■ Assignment
Please copy, exactly as written, the span from the first line below to the line that contains "Таиланде школа традиционной", including both, and skip the pictures.

[Excerpts from a dataset]
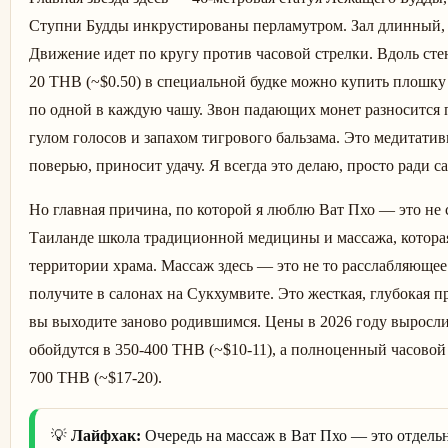
Ступни Будды инкрустированы перламутром. Зал длинный, у
Движение идет по кругу против часовой стрелки. Вдоль сте
20 THB (~$0.50) в специальной будке можно купить плошку
по одной в каждую чашу. Звон падающих монет разносится п
гулом голосов и запахом тигрового бальзама. Это медитати
поверью, приносит удачу. Я всегда это делаю, просто ради са
Но главная причина, по которой я люблю Ват Пхо — это не с
Таиланде школа традиционной медицины и массажа, которая
территории храма. Массаж здесь — это не то расслабляющее
получите в салонах на Сукхумвите. Это жесткая, глубокая 
вы выходите заново родившимся. Цены в 2026 году выросли
обойдутся в 350-400 THB (~$10-11), а полноценный часовой 
700 THB (~$17-20).
💡
Лайфхак:
Очередь на массаж в Ват Пхо — это отдель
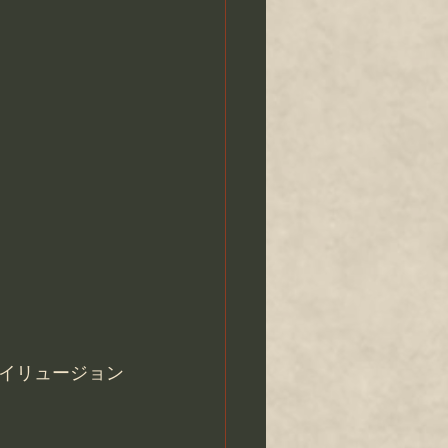
イリュージョン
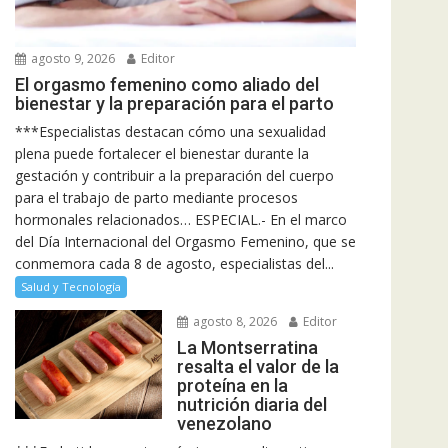
agosto 9, 2026
Editor
El orgasmo femenino como aliado del
bienestar y la preparación para el parto
***Especialistas destacan cómo una sexualidad
plena puede fortalecer el bienestar durante la
gestación y contribuir a la preparación del cuerpo
para el trabajo de parto mediante procesos
hormonales relacionados… ESPECIAL.- En el marco
del Día Internacional del Orgasmo Femenino, que se
conmemora cada 8 de agosto, especialistas del...
Salud y Tecnología
agosto 8, 2026
Editor
La Montserratina
resalta el valor de la
proteína en la
nutrición diaria del
venezolano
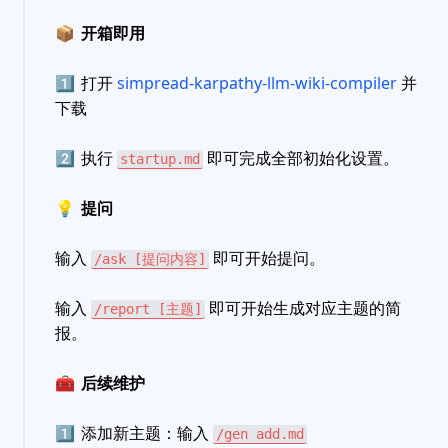
📦
开箱即用
1️⃣
打开
simpread-karpathy-llm-wiki-compiler
并
下载
2️⃣
执行
即可完成全部初始化设置。
startup.md
💡
提问
输入
即可开始提问。
/ask [提问内容]
输入
即可开始生成对应主题的简
/report [主题]
报。
🧰
后续维护
1️⃣
添加新主题：输入
/gen add.md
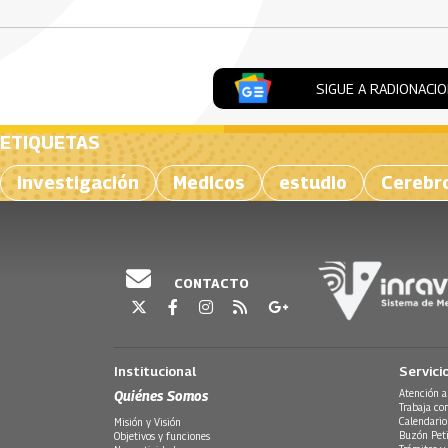
SIGUE A RADIONACI
ETIQUETAS
investigación
Medicos
estudio
Cerebr
CONTACTO
Institucional
Servici
Quiénes Somos
Atención a
Trabaja co
Calendario
Misión y Visión
Buzón Peti
Objetivos y funciones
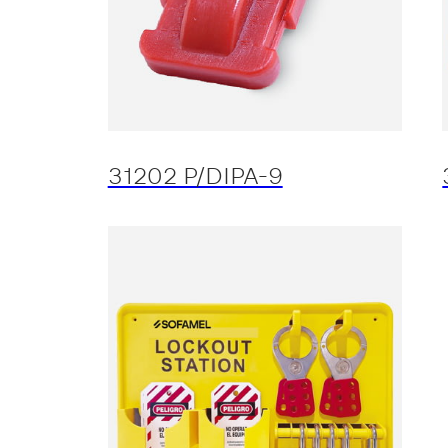
31202 P/DIPA-9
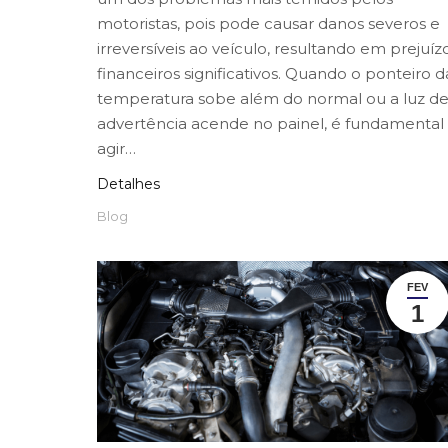
motoristas, pois pode causar danos severos e
irreversíveis ao veículo, resultando em prejuíz
financeiros significativos. Quando o ponteiro d
temperatura sobe além do normal ou a luz d
advertência acende no painel, é fundamental
agir…
Detalhes
Blog
FEV
1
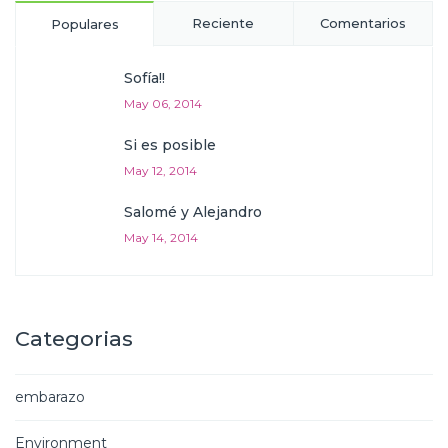
Reciente
Comentarios
Populares
Sofía!!
May 06, 2014
Si es posible
May 12, 2014
Salomé y Alejandro
May 14, 2014
Categorias
embarazo
Environment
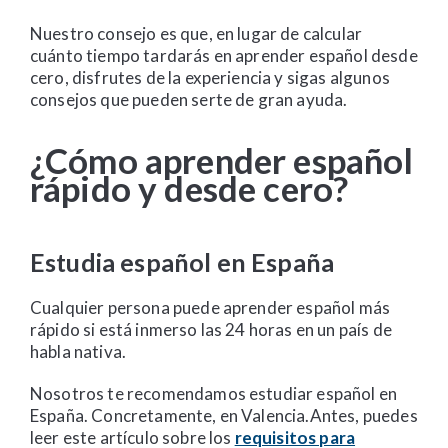
Nuestro consejo es que, en lugar de calcular
cuánto tiempo tardarás en aprender español desde
cero, disfrutes de la experiencia y sigas algunos
consejos que pueden serte de gran ayuda.
¿Cómo aprender español
rápido y desde cero?
Estudia español en España
Cualquier persona puede aprender español más
rápido si está inmerso las 24 horas en un país de
habla nativa.
Nosotros te recomendamos
estudiar español en
España. Concretamente, en Valencia.Antes, puedes
leer este artículo sobre los
requisitos para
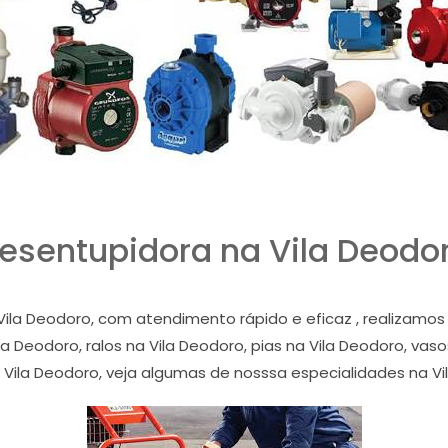
esentupidora na Vila Deodo
ila Deodoro, com atendimento rápido e eficaz , realizam
a Deodoro, ralos na Vila Deodoro, pias na Vila Deodoro, vasos
 Vila Deodoro, veja algumas de nosssa especialidades na Vi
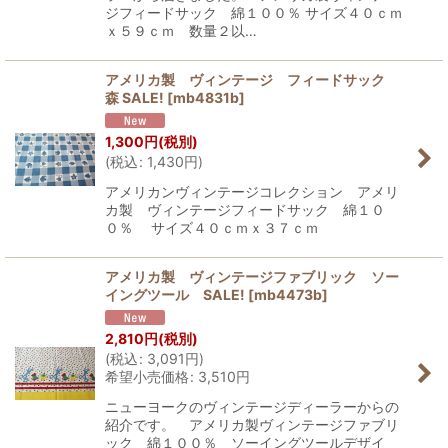
ジフィードサック 綿１００％ サイズ４０ｃｍ
ｘ５９ｃｍ 数量２以…
アメリカ製 ヴィンテージ フィードサック
森 SALE!
[
mb4831b
]
1,300
円
(税別)
(
税込
:
1,430
円
)
アメリカンヴィンテージコレクション アメリ
カ製 ヴィンテージフィードサック 綿１０
０％ サイズ４０ｃｍｘ３７ｃｍ
アメリカ製 ヴィンテージファブリック ソー
イングツール SALE!
[
mb4473b
]
2,810
円
(税別)
(
税込
:
3,091
円
)
希望小売価格
:
3,510
円
ニューヨークのヴィンテージディーラーからの
紹介です。 アメリカ製ヴィンテージファブリ
ック 綿１００％ ソーイングツールデザイ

■ Reply to the task
Ступни Будды инкрустированы перламутром. Зал длинный, у
Движение идет по кругу против часовой стрелки. Вдоль сте
20 THB (~$0.50) в специальной будке можно купить плошку
по одной в каждую чашу. Звон падающих монет разносится п
гулом голосов и запахом тигрового бальзама. Это медитати
поверью, приносит удачу. Я всегда это делаю, просто ради са
Но главная причина, по которой я люблю Ват Пхо — это не с
Таиланде школа традиционной медицины и массажа, которая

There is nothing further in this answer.